One thing the NAEP scores have already sparked is a whole set of conversations about what it takes to catch kids up when they’re behind. But for years the blind spot of the accountability movement has actually been the years when we could prevent kids from getting behind in the first place: birth through third grade. Our entire federally-driven school accountability system focuses on what happens after third grade – but as the song says, by the time you hear the siren it’s already too late.
And here’s the problem. We have a lot of data on what happens after third grade, and what it tells us is that about 15% of school districts are providing kids with 1.1 years of growth per year. If that can be sustained throughout a child’s career, it’s amazing. But that also means that if a cohort of kids is more than a year behind at the end of second grade, even those high-performing districts won’t have that cohort caught up by the end of high school. And as we’ve now learned, the number of kids who are falling behind early in their academic careers is only growing.
So in my book, I propose a few policy strategies aimed at helping the children who need the most help:
Refocusing education accountability to include the years before third grade – not by expanding testing into younger years, but by taking emerging best practices in early childhood accountability and expanding them upward. Specifically, it means not just looking at outcomes but also looking at the quality of teacher-child interaction. Which, as a pleasant side effect, provides much more actionable feedback than standardized test scores.

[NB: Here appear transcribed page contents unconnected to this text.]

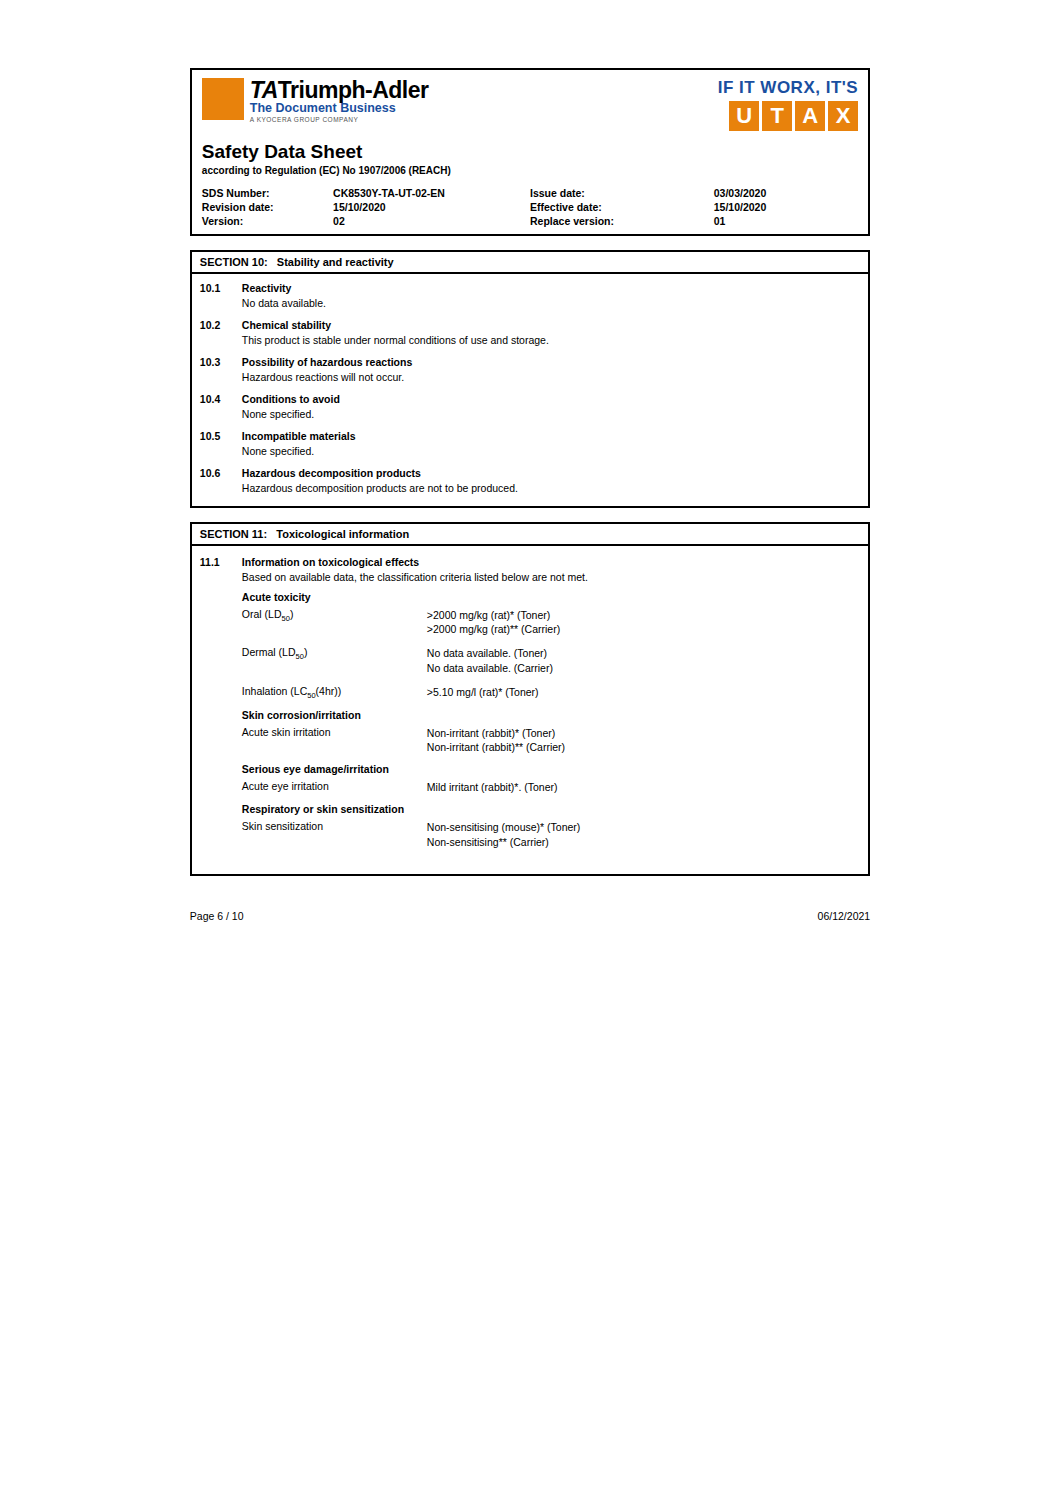TATriumph-Adler
The Document Business
A KYOCERA GROUP COMPANY
IF IT WORX, IT'S
UTAX
Safety Data Sheet
according to Regulation (EC) No 1907/2006 (REACH)
| SDS Number: | CK8530Y-TA-UT-02-EN | Issue date: | 03/03/2020 |
| Revision date: | 15/10/2020 | Effective date: | 15/10/2020 |
| Version: | 02 | Replace version: | 01 |
SECTION 10: Stability and reactivity
10.1 Reactivity
No data available.
10.2 Chemical stability
This product is stable under normal conditions of use and storage.
10.3 Possibility of hazardous reactions
Hazardous reactions will not occur.
10.4 Conditions to avoid
None specified.
10.5 Incompatible materials
None specified.
10.6 Hazardous decomposition products
Hazardous decomposition products are not to be produced.
SECTION 11: Toxicological information
11.1 Information on toxicological effects
Based on available data, the classification criteria listed below are not met.
Acute toxicity
| Oral (LD 50 ) | >2000 mg/kg (rat)* (Toner) >2000 mg/kg (rat)** (Carrier) |
| Dermal (LD 50 ) | No data available. (Toner) No data available. (Carrier) |
| Inhalation (LC 50 (4hr)) | >5.10 mg/l (rat)* (Toner) |
Skin corrosion/irritation
| Acute skin irritation | Non-irritant (rabbit)* (Toner) Non-irritant (rabbit)** (Carrier) |
Serious eye damage/irritation
| Acute eye irritation | Mild irritant (rabbit)*. (Toner) |
Respiratory or skin sensitization
| Skin sensitization | Non-sensitising (mouse)* (Toner) Non-sensitising** (Carrier) |
Page 6 / 10
06/12/2021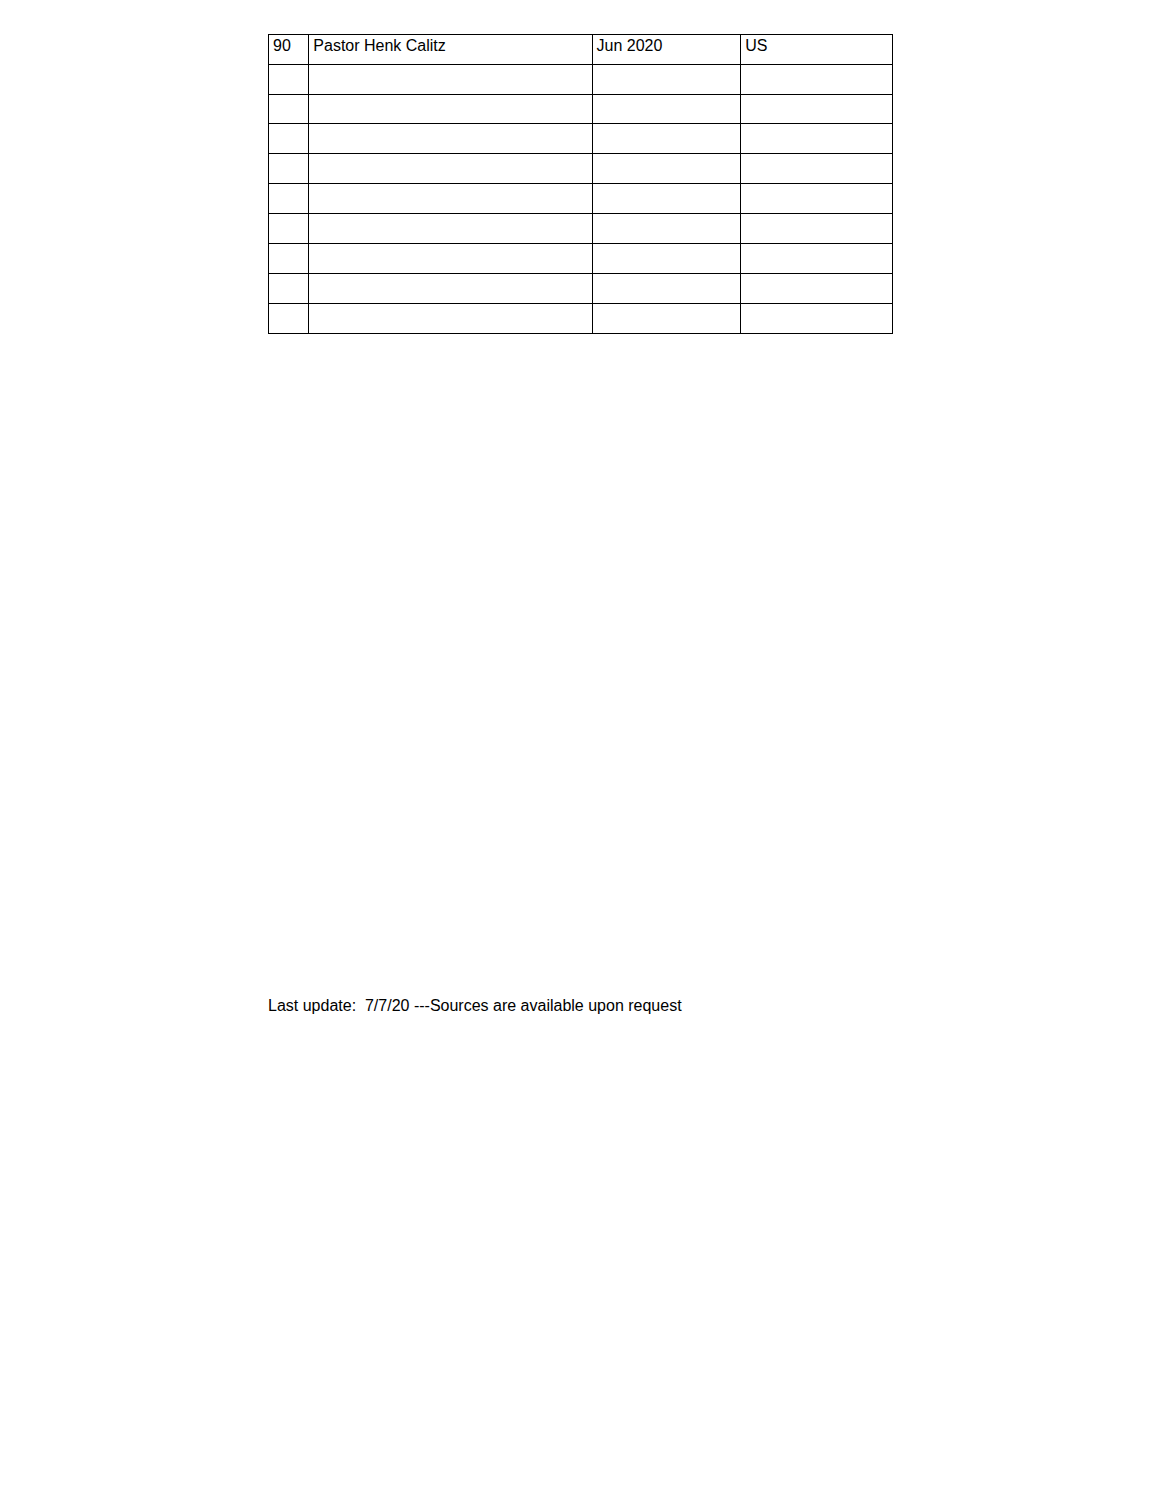| 90 | Pastor Henk Calitz | Jun 2020 | US |
Last update: 7/7/20 ---Sources are available upon request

Paying teachers what they’re actually worth. And by that I mean not just paying them more (although that’s part of it); I mean acknowledging that the market for teachers treats as equivalent jobs that really aren’t. Is the candidate pool for a math position at a high school where most children are years behind the same as the candidate pool for a first-grade teacher at a high-performing school? Of course not. But if those schools are in the same district, then odds are that those jobs would be listed for the same salary. There’s a reason we’ve had the exact same teacher shortages for decades, and it’s that we’re systematically paying too little for certain teaching roles relative to others.
“School choice” debates are often framed as a tug-of-war between traditional public schools and some combination of charters or vouchers. But that frame is far too narrow, and has emerged only because district boundaries – and attendance boundaries within districts – have been far too limiting on family choice. And where inter-district choice programs have emerged they’ve too often been an escape hatch for wealthy families, not a real strategy for helping the students who need it most. Rethinking the meaning of political lines and the incentive structures of choice would give families more options to help their children succeed.
As I said, these proposals aren’t inspired by the NAEP results, nor are they focused on the needs of the cohorts included in the most recent NAEP scores. But to some degree they’re inspired by moments like these, when various factions within the education community push for their preferred solutions. My goal in writing the book was to try to find some areas of potential agreement among politicians and pundits who think they’re on opposing sides of these issues (and many others). Because of those historical divides, political moments like these have a tendency to produce activities that are reflexive and cosmetic, rather than thoughtful and systemic. My hope is that at least some of the energy we’re seeing now will be directed toward longer-term solutions – and that if the issues addressed in my book end up on the table, I hope that its recommendations will prove useful.
Elliot Regenstein is a partner at Foresight Law + Policy.